Shapes of the radiating portion and its radiating sections in the multi-band antenna are not particularly limited in the invention. It will be further described with reference to the figures. FIG. 8 is a top view of a multi-band antenna according to another embodiment of the invention. Referring to FIG. 8, in a multi-band antenna 200 according to the present embodiment, a radiating portion 200 includes a first radiating section 222, a second radiating section 224 and a third radiating section 226. Extending directions of the first radiating section 222, the second radiating section 224 and the third radiating section 226 are all parallel to a ground plane 210a of a ground portion 210. The difference between the radiating portion 220 of the present embodiment and the radiating portion 120 as shown in the FIG. 5 lies where: Shapes of the first radiating section 222, the second radiating section 224 and the third radiating section 226 are respectively different to shapes of the first radiating section 122, the second radiating section 124 and the third radiating section 126. In addition, the first slot 120a and the second slot 120b as shown in FIG. 5 are not provided respectively between the first radiating section 222 and the second radiating section 224 and between the second radiating section 224 and the third radiating section 226. In other embodiments, the radiating portion and its radiating sections may have other proper extending directions, the invention is not limited thereto.

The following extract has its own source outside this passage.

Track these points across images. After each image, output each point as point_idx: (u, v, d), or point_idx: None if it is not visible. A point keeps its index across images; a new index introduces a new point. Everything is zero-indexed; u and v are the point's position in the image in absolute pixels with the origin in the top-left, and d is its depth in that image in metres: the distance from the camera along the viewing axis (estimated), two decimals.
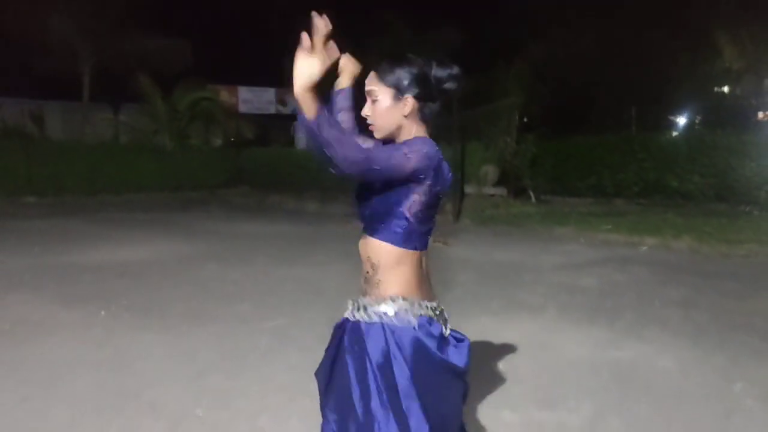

Based on above, in the multi-band antenna according the invention, the extending directions of the radiating sections are all parallel to the ground plane, and the ground portion obstructs a path between the metal shell of the electronic device and the radiating sections of the multi-band antenna, so that the orthographic projections of the radiating sections on the metal shell may located within the orthographic projection of the ground portion on the metal shell. Accordingly, even though the radiating sections of the multi-band antenna are adjacent to the metal shell, interference to the radiating sections caused by the metal shell may be avoided by the ground portion obstructing the path between the radiating portion and the metal shell, so that the multi-band antenna may have a favorable capability for transceiving signal.

Although the invention has been described with reference to the above embodiments, it is apparent to one of the ordinary skill in the art that modifications to the described embodiments may be made without departing from the spirit of the invention. Accordingly, the scope of the invention will be defined by the attached claims not by the above detailed descriptions.